Os(as) leitores(as) que acompanham a coluna têm percebido a importância do aporte adicional de recursos para a educação básica que o novo Fundeb trará. Como se sabe, estima-se que haja a adição de 17 bilhões de reais nos próximos anos, recursos que devem ser destinados para a manutenção e desenvolvimento do ensino infantil, fundamental e médio.
Pois bem, na madrugada da última sexta-feira, 11 de dezembro, a Câmara dos Deputados deu o primeiro passo para que o novo Fundeb seja regulamentado e executado já no ano que vem. O relatório apresentado pelo deputado federal Felipe Rigoni (PSB/ES), parlamentar que compõe a denominada bancada da Fundação Lemman, representava um importante avanço. Além de deixar nítida a destinação dos recursos, incorporou outros elementos relevantes, como a questão da gestão democrática, da destinação dos recursos para o ensino infantil e, mesmo sofrendo algumas críticas, estabeleceu parâmetros mais equânimes para a distribuição dos recursos para as escolas, considerando o número de matriculados, índice de desenvolvimento econômico e social, nota no IDEB, etc.

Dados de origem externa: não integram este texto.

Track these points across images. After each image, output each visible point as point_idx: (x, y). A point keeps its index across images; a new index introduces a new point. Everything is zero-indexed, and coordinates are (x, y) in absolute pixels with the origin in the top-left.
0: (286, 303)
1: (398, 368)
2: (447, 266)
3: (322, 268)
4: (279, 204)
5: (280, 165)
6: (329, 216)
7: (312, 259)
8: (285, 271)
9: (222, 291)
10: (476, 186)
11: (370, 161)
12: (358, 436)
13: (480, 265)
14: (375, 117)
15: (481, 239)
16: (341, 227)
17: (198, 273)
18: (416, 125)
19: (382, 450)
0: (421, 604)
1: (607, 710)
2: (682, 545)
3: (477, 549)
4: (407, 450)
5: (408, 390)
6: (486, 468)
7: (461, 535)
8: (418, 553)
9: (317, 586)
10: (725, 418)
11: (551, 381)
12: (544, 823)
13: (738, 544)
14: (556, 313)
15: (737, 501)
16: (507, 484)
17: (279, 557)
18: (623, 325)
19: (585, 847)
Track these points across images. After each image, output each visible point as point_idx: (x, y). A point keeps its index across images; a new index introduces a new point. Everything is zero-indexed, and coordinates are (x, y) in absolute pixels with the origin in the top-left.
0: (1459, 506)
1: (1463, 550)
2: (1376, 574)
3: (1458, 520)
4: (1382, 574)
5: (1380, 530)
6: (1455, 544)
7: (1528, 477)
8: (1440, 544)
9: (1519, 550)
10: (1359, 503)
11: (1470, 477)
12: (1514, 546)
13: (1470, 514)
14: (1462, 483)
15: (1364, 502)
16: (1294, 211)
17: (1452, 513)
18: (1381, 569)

Entretanto, o acordo fechado em torno do relatório foi desfeito no ato da votação. A bancada do governo federal apresentou um conjunto de destaques que, grosso modo, significa a destinação de recursos públicos para escolas particulares ou religiosas.
A primeira medida aprovada foi a liberação do uso de recursos do Fundeb na celebração de convênios com as escolas vinculadas ao Sistema ‘S’ (Senai, Sesc, Sesi, Senac). O destaque aprovado possibilita que as redes estaduais/municipais de educação pública paguem ao Sistema ‘S’ pelos serviços prestados por ela, seja na oferta de ensino profissionalizante ou, até mesmo, na oferta de vagas no ensino regular. Em outros termos, em vez de construir escolas profissionalizantes, a medida permite que a ampliação das vagas ocorra em instituições privadas, o que é um atentado contra o caráter o público da educação. Não custa lembrar que o Sistema ‘S’ é beneficiado com a isenção do salário educação e a transferência de recursos públicos para ela.
Outro destaque aprovado permite que o dinheiro do Fundeb seja destinado ao pagamento do salário dos(as) trabalhadores(as) da educação em geral, incluído aqueles(as) que trabalham em escolas confessionais/filantrópicas, e não apenas aos(às) dos(as) docentes, como prevê o texto constitucional. Não custa lembrar que boa parte dos recursos do Fundeb é utilizado para o cumprimento da lei do Piso Nacional do Magistério, medida importante para a valorização profissional do(a) professor(a). Com a ampliação da base dos beneficiados, muito provavelmente ficará mais difícil o salário dos(as) professores(as) ter aumentos, o que obrigará a revisão da Lei do Piso ou até mesmo seu fim.
Entretanto, talvez a medida mais preocupante tenha sido a que permite o uso de recursos do Fundeb em escolas privadas (confessionais e filantrópicas). Diferentemente do ensino superior, no qual a maioria das matrículas está em instituições privadas – com ou sem fins lucrativos -, as matrículas da educação básica se concentram, majoritariamente, na escola pública. Dados do Censo Escolar da Educação Básica, estudo elaborado pelo Ministério da Educação, apontam que, em 2019, 71% dos matriculados no ensino infantil estavam em escolas públicas, 80% do ensino fundamental e 87% do ensino médio.
Ora, ao liberar o uso de recursos do Fundeb para as escolas confessionais e filantrópicas, a Câmara dos Deputados autoriza os(as) governadores(as) e prefeitos(as) ampliarem as vagas em escolas não-públicas, a exemplo do que aconteceu no ensino superior nos últimos 30 anos. É o caráter público e gratuito da escola, direito garantido pela Constituição, que está em jogo. Além disso, tal medida permite a adoção do voucher como política de financiamento da educação básica. O voucher é o caminho mais curto para a mercantilização da educação.
Essas três medidas desconfiguram o espírito do novo Fundeb, aprovado para garantir mais recursos para o financiamento da educação básica, contribuir com o cumprimento das metas do Plano Nacional de Educação (PNE), valorizar o magistério e fortalecer a escola pública. Em outros termos, de forma oportunista e traiçoeira, a bancada do governo federal na Câmara dos Deputados trai a essência do Fundeb ao permitir o uso de recursos públicos em escolas privadas. Agora é torcer para que o Senado reverta esta situação e recoloque o Fundeb no seu trilho original. É isso que se espera dos senadores e senadoras do país.
(*) Christian Lindberg Lopes do Nascimento é professor do Departamento de Filosofia da Universidade Federal de Sergipe (UFS). Graduado em Filosofia (UFS), doutor em Filosofia da Educação (UNICAMP) e pós-doutor em Educação (UNICAMP).